The task — Reproduce word for word the lines of the data below, from the line containing "853, 1157, 926]" through the end of the data.

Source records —
## Start
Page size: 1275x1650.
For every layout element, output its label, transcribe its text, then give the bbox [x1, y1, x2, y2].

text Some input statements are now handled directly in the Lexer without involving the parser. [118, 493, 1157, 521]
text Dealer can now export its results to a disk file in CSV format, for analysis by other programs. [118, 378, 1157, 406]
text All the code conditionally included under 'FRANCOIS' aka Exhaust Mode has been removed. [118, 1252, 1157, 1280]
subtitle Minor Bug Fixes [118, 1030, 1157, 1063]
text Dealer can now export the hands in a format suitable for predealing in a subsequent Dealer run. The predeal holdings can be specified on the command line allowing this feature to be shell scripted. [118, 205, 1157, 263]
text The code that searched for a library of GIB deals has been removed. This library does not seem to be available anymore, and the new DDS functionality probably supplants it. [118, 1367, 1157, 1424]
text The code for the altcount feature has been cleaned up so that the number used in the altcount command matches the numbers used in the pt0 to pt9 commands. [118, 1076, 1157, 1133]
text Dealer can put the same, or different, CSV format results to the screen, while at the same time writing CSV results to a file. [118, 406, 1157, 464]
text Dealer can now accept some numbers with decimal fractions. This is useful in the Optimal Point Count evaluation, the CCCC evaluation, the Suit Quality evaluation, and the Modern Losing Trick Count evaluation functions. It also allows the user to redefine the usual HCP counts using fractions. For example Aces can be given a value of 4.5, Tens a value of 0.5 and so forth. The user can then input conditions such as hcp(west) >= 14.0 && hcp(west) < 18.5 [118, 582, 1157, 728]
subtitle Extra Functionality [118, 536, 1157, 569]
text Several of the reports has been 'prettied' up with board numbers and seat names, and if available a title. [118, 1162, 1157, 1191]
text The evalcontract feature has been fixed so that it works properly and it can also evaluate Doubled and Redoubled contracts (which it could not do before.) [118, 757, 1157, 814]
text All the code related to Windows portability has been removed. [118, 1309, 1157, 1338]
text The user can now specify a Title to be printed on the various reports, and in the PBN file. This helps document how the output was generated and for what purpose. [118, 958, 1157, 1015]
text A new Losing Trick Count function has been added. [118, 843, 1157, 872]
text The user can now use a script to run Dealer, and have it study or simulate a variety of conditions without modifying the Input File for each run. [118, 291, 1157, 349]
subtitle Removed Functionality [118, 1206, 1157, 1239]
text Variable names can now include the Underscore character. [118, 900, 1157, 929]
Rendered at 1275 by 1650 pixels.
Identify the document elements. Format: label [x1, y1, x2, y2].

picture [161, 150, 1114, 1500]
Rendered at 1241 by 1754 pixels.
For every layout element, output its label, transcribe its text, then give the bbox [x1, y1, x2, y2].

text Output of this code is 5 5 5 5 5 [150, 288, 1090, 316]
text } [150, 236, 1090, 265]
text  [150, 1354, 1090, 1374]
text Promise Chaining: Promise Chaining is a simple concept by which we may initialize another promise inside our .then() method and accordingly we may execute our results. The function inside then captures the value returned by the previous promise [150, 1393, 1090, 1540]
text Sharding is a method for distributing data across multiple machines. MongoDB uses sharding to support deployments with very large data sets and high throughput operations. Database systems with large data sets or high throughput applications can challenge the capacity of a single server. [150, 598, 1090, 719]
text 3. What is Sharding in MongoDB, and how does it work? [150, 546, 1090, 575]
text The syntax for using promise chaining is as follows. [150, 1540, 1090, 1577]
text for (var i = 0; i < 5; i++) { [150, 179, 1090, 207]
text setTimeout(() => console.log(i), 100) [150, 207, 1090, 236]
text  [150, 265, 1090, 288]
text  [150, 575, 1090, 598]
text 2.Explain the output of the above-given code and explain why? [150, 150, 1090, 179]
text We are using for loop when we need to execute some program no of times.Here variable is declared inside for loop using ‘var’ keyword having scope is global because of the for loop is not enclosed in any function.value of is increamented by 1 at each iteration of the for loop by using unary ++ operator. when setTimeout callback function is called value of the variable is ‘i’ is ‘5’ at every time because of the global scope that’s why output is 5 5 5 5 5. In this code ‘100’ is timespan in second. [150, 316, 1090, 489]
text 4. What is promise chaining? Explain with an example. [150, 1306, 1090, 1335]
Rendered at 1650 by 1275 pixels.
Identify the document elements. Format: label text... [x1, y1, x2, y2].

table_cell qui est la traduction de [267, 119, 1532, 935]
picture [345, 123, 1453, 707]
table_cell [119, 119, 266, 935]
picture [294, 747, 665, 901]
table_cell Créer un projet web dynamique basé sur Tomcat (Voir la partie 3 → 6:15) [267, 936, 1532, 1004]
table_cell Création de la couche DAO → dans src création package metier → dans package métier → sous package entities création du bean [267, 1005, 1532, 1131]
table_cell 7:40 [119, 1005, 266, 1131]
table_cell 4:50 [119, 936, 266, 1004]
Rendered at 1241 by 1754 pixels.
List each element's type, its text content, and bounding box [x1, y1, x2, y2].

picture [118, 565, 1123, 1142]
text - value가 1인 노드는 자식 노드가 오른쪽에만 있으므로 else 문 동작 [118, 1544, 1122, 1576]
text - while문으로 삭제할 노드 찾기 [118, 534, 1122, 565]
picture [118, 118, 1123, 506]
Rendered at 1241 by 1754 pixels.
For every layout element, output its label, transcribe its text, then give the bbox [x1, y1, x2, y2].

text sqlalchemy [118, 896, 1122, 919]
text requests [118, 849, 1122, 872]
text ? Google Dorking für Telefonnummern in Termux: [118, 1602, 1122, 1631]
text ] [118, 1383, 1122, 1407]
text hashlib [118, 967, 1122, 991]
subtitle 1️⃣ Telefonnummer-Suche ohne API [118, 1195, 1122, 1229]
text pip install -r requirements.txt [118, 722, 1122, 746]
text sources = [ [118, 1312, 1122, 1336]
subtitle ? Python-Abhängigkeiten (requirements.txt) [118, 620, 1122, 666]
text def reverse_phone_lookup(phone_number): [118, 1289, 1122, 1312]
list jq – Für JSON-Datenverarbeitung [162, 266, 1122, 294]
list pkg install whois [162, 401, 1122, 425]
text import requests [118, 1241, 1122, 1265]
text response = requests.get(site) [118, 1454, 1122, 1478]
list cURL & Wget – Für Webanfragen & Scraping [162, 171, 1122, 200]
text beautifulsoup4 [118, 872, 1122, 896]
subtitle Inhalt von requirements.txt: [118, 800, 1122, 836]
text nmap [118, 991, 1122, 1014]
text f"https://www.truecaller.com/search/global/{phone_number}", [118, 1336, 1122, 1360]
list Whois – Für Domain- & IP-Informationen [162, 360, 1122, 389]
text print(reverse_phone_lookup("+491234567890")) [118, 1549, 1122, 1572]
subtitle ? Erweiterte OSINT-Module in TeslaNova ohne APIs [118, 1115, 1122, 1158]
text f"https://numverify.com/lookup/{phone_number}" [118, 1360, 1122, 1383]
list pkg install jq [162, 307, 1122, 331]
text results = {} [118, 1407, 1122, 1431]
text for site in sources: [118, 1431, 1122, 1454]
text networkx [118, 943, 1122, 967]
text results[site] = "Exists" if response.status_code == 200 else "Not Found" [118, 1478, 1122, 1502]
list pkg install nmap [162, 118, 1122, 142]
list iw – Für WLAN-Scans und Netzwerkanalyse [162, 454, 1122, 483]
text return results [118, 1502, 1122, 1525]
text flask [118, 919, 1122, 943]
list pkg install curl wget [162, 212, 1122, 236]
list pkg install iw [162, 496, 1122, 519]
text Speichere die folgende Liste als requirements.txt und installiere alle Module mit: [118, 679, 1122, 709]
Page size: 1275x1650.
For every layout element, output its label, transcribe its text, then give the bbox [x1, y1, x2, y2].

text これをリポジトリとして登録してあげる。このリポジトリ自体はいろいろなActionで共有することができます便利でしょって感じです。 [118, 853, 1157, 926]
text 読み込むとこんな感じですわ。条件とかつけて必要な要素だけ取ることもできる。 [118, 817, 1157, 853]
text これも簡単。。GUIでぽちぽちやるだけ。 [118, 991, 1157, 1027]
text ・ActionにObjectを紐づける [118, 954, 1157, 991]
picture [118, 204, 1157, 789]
## End
Exercise solution —
text これをリポジトリとして登録してあげる。このリポジトリ自体はいろいろなActionで共有することができます便利でしょって感じです。 [118, 853, 1157, 926]
text 読み込むとこんな感じですわ。条件とかつけて必要な要素だけ取ることもできる。 [118, 817, 1157, 853]
text これも簡単。。GUIでぽちぽちやるだけ。 [118, 991, 1157, 1027]
text ・ActionにObjectを紐づける [118, 954, 1157, 991]
picture [118, 204, 1157, 789]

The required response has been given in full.